> [Task goal] Every line of the material that mentions the word "index" should be copied out.
─── Input for this task ───
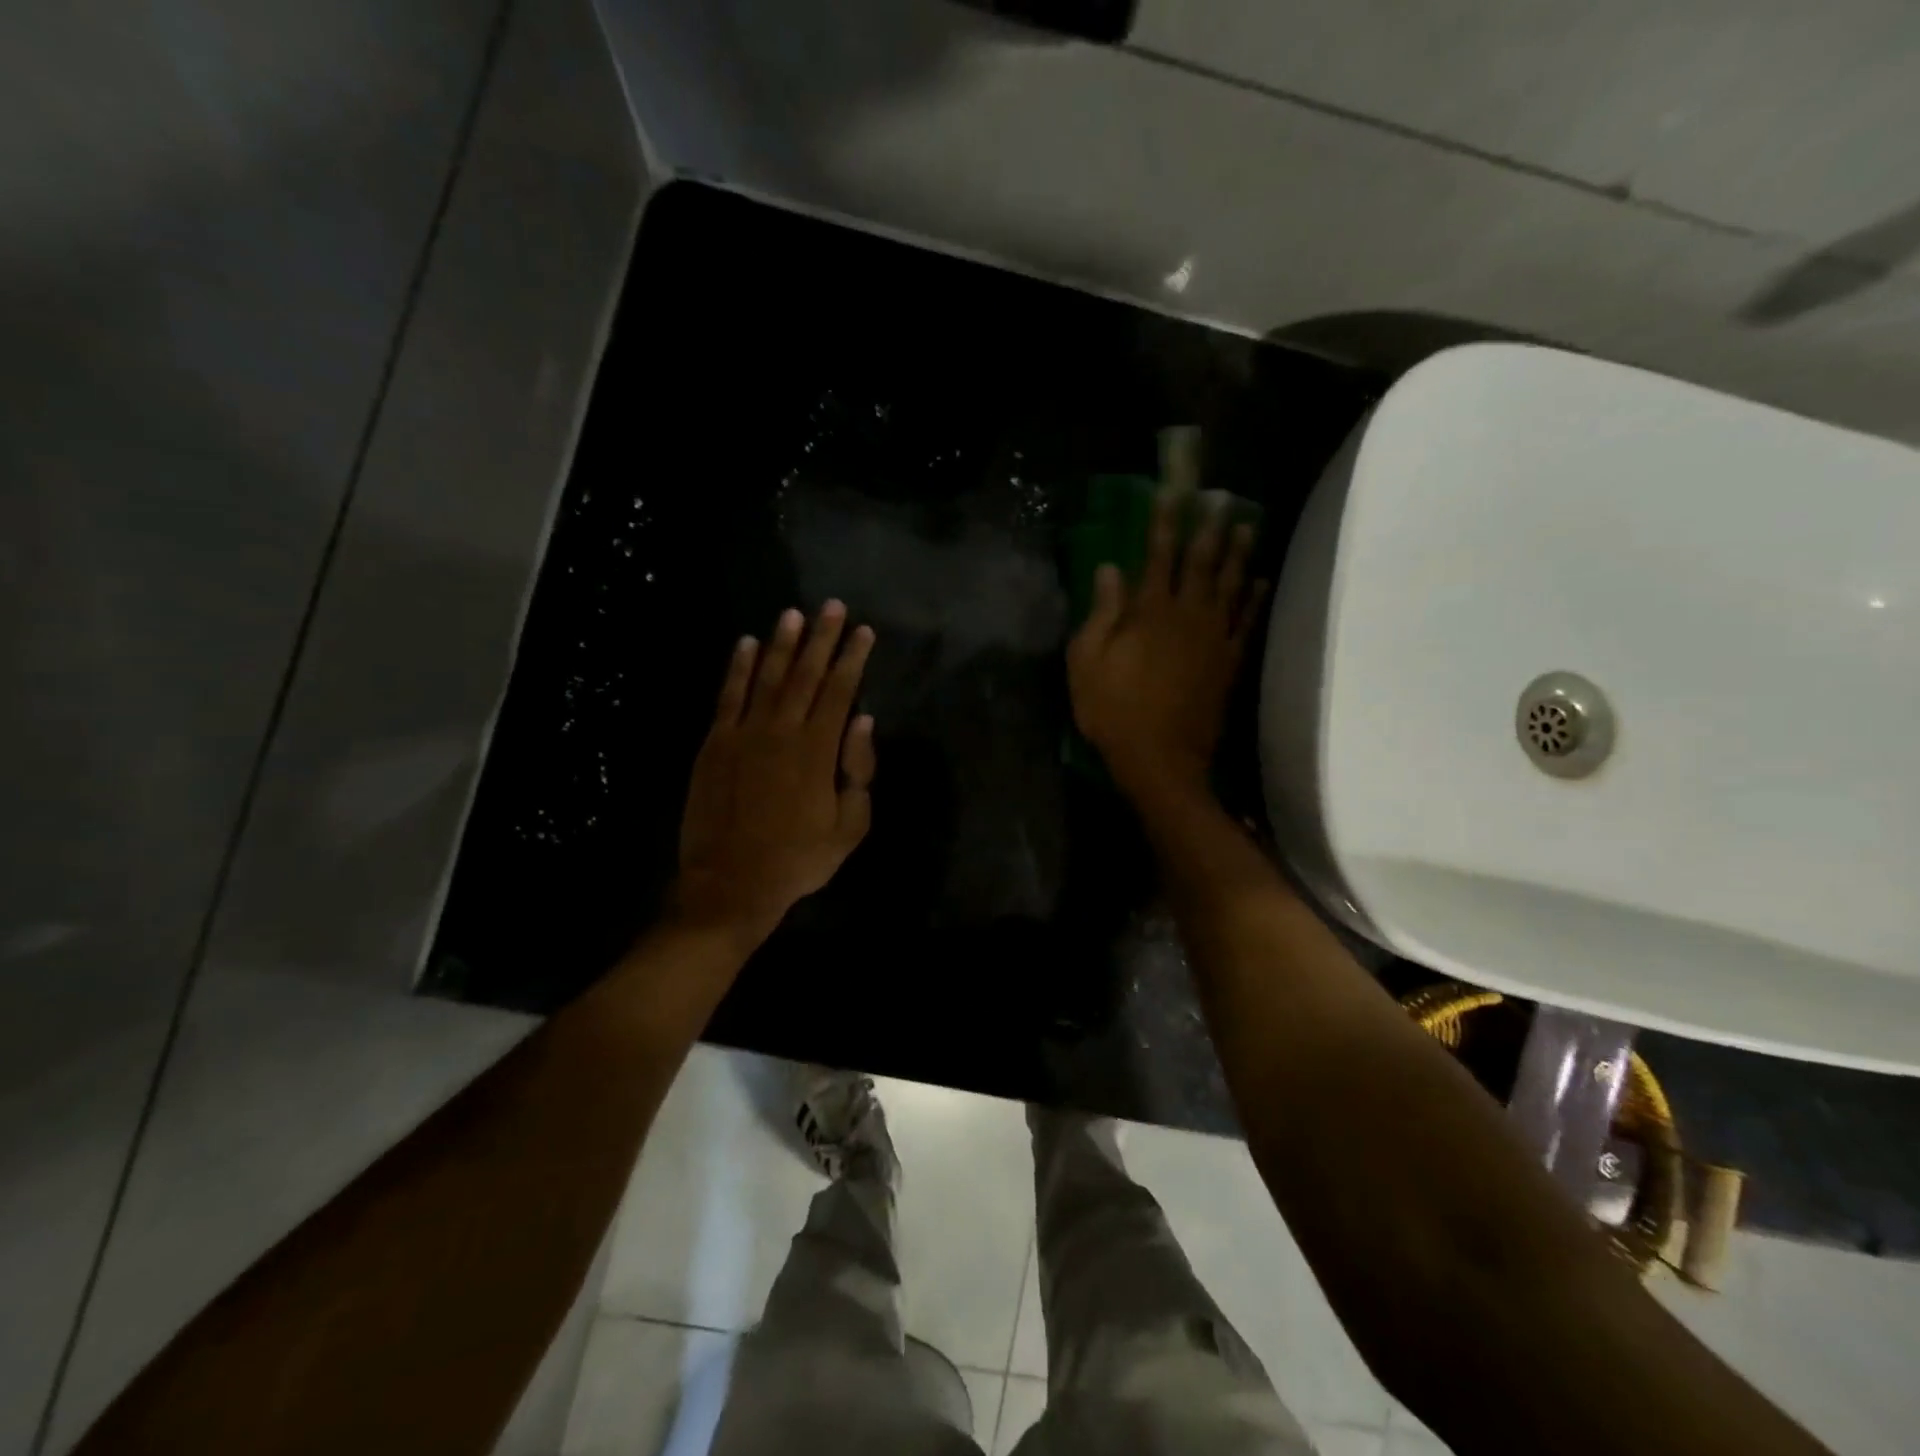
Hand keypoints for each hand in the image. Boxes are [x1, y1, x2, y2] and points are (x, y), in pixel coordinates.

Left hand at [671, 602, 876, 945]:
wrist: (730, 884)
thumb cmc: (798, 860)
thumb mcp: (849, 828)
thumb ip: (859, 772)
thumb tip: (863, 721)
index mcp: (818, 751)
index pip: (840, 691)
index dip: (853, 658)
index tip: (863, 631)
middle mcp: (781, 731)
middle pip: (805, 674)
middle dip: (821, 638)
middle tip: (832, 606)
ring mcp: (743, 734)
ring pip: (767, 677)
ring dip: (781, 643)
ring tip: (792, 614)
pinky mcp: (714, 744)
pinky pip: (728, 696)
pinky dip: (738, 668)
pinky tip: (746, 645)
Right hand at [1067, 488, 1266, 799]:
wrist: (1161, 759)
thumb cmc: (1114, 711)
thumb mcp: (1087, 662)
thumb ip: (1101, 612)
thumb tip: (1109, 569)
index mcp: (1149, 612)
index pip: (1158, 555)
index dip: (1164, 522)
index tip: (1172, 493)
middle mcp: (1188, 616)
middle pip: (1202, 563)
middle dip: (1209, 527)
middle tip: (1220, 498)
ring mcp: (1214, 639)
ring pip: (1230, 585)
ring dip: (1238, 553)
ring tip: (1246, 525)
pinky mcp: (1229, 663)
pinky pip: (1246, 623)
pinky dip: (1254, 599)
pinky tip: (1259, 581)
───
> [Written solution]
index mcp: (818, 751)
index pip: (840, 691)
index dip: (853, 658)
index tip: (863, 631)
index mcp: (1149, 612)
index pip: (1158, 555)
index dip: (1164, 522)
index tip: (1172, 493)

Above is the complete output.